By Steve Contorno and Paul LeBlanc, CNN

Florida Gov. Ron DeSantis waded into fresh controversy on Tuesday with a proclamation honoring the collegiate swimmer who recently placed second to University of Pennsylvania swimmer Lia Thomas, the first transgender athlete to win an NCAA Division I title.

The Republican governor, already embroiled in a fight with Disney over the state’s so-called “Don’t Say Gay” bill, claimed that the NCAA is “perpetuating a fraud” and declared University of Virginia freshman and Florida native Emma Weyant the “rightful winner” of the race.

Weyant had finished about 1.75 seconds behind Thomas, who has come to personify the ongoing discourse on trans women’s participation in sports and the balance between inclusion and fair play.

“The NCAA is basically taking efforts to destroy women’s athletics,” the Republican governor said in a news conference. “They’re trying to undermine the integrity of the competition and crown someone else.”

The NCAA currently requires trans women athletes to have one year of hormone replacement therapy (HRT) to be cleared to participate in women’s sports. Thomas said she started HRT in May 2019 and came out as trans that fall, and the NCAA has approved her participation in the women’s field.

Tuesday’s proclamation comes against the backdrop of DeSantis’ showdown with Disney over the controversial Florida bill that would ban classroom instruction about sexual orientation and gender identity before fourth grade. A day after Disney CEO Bob Chapek publicly condemned the legislation — which DeSantis has said he will sign into law — the Florida governor ripped Disney as a “woke corporation” to a room of supporters.

Unlike past GOP leaders, DeSantis has been unmoved by corporate pressure or threats of economic boycott over divisive policies. Rather, he has gained a national following by leaning into fights, no matter who is on the receiving end — a strategy that was on full display Tuesday as he entered the debate sparked by Thomas’ win in the women’s 500-yard freestyle event.

“In Florida, we reject these lies and recognize Sarasota’s Emma Weyant as the best women’s swimmer in the 500y freestyle,” he said in a tweet.

While sex is a category that refers broadly to physiology, a person’s gender is an innate sense of identity. The factors that go into determining the sex listed on a birth certificate may include anatomy, genetics and hormones, and there is broad natural variation in each of these categories. For this reason, critics have said the language of “biological sex,” as used in DeSantis’ proclamation, is overly simplistic and misleading.

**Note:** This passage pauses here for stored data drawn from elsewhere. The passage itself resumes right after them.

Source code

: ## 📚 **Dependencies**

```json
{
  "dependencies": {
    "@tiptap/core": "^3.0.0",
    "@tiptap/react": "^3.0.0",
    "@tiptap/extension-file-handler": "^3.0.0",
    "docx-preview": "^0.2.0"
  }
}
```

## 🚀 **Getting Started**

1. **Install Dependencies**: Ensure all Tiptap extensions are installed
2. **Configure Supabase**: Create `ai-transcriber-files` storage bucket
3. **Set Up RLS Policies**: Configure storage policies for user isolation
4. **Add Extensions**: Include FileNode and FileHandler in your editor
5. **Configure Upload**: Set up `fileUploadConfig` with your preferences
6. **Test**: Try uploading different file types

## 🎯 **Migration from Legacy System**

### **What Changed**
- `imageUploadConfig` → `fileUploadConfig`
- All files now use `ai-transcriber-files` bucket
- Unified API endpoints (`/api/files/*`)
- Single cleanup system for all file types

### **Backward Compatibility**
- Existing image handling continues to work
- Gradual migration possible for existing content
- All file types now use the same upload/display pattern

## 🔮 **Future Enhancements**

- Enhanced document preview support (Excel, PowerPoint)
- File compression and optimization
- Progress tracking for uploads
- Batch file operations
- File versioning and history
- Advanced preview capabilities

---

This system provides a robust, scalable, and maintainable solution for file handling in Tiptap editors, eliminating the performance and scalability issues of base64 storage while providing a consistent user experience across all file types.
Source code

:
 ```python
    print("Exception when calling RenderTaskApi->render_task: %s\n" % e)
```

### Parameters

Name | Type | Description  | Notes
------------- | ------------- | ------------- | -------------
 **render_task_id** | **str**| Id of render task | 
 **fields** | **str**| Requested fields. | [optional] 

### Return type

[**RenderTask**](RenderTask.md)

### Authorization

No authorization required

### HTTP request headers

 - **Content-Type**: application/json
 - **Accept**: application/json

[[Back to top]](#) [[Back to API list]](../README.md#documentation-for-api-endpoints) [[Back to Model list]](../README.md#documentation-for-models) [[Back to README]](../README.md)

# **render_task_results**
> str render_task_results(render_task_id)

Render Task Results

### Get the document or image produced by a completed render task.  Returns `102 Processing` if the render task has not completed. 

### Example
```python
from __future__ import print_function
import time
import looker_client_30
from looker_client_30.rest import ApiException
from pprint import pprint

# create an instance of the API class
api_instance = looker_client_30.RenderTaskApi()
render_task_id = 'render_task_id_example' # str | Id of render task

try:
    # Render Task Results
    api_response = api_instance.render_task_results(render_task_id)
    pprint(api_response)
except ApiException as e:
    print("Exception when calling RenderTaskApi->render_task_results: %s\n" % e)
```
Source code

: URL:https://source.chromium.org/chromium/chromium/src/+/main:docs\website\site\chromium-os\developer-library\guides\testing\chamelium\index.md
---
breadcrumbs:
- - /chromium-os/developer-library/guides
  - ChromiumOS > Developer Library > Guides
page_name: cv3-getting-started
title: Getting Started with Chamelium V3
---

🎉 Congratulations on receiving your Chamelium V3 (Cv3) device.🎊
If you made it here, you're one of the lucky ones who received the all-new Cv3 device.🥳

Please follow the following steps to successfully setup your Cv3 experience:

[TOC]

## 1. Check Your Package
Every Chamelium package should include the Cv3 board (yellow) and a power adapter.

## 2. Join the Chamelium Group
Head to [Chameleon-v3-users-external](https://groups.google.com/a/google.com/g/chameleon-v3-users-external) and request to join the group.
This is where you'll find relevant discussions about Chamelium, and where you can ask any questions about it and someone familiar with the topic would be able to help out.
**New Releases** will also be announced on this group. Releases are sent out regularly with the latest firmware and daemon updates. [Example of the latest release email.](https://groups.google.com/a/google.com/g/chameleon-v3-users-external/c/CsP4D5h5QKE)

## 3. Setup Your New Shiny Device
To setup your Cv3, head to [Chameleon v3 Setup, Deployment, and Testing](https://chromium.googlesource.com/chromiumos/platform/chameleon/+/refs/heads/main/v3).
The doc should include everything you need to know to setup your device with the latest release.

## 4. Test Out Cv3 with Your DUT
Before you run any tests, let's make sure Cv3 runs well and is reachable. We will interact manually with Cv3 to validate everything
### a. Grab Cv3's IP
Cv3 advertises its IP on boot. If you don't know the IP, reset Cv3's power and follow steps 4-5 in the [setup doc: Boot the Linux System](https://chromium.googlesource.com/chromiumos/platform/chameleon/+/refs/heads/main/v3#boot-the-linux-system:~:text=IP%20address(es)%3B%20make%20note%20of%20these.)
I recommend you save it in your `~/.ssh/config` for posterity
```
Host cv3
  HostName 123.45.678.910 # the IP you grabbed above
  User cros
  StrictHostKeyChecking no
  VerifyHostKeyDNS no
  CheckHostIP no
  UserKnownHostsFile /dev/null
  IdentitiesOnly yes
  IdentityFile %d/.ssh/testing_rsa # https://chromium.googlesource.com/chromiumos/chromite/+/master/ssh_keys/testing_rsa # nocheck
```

A 2017 report in the journal Sports Medicine that reviewed several related studies found “no direct or consistent research” on trans people having an athletic advantage over their cisgender peers, at any state of their transition, and critics say postures like DeSantis’ will only add to the discrimination that trans people face, particularly trans youth.

Still, the debate over the inclusion of transgender athletes, particularly women and girls, has become a political flashpoint in recent years, especially among conservatives.

So far this year, Iowa and South Dakota have approved legislation banning transgender women and girls from participating on sports teams consistent with their gender at accredited schools and colleges. And last year, Alabama, Arkansas, Florida, Mississippi, Montana, Tennessee, Texas and West Virginia enacted similar sports bans, infuriating LGBTQ advocates, who argue conservatives are creating an issue where there isn’t one.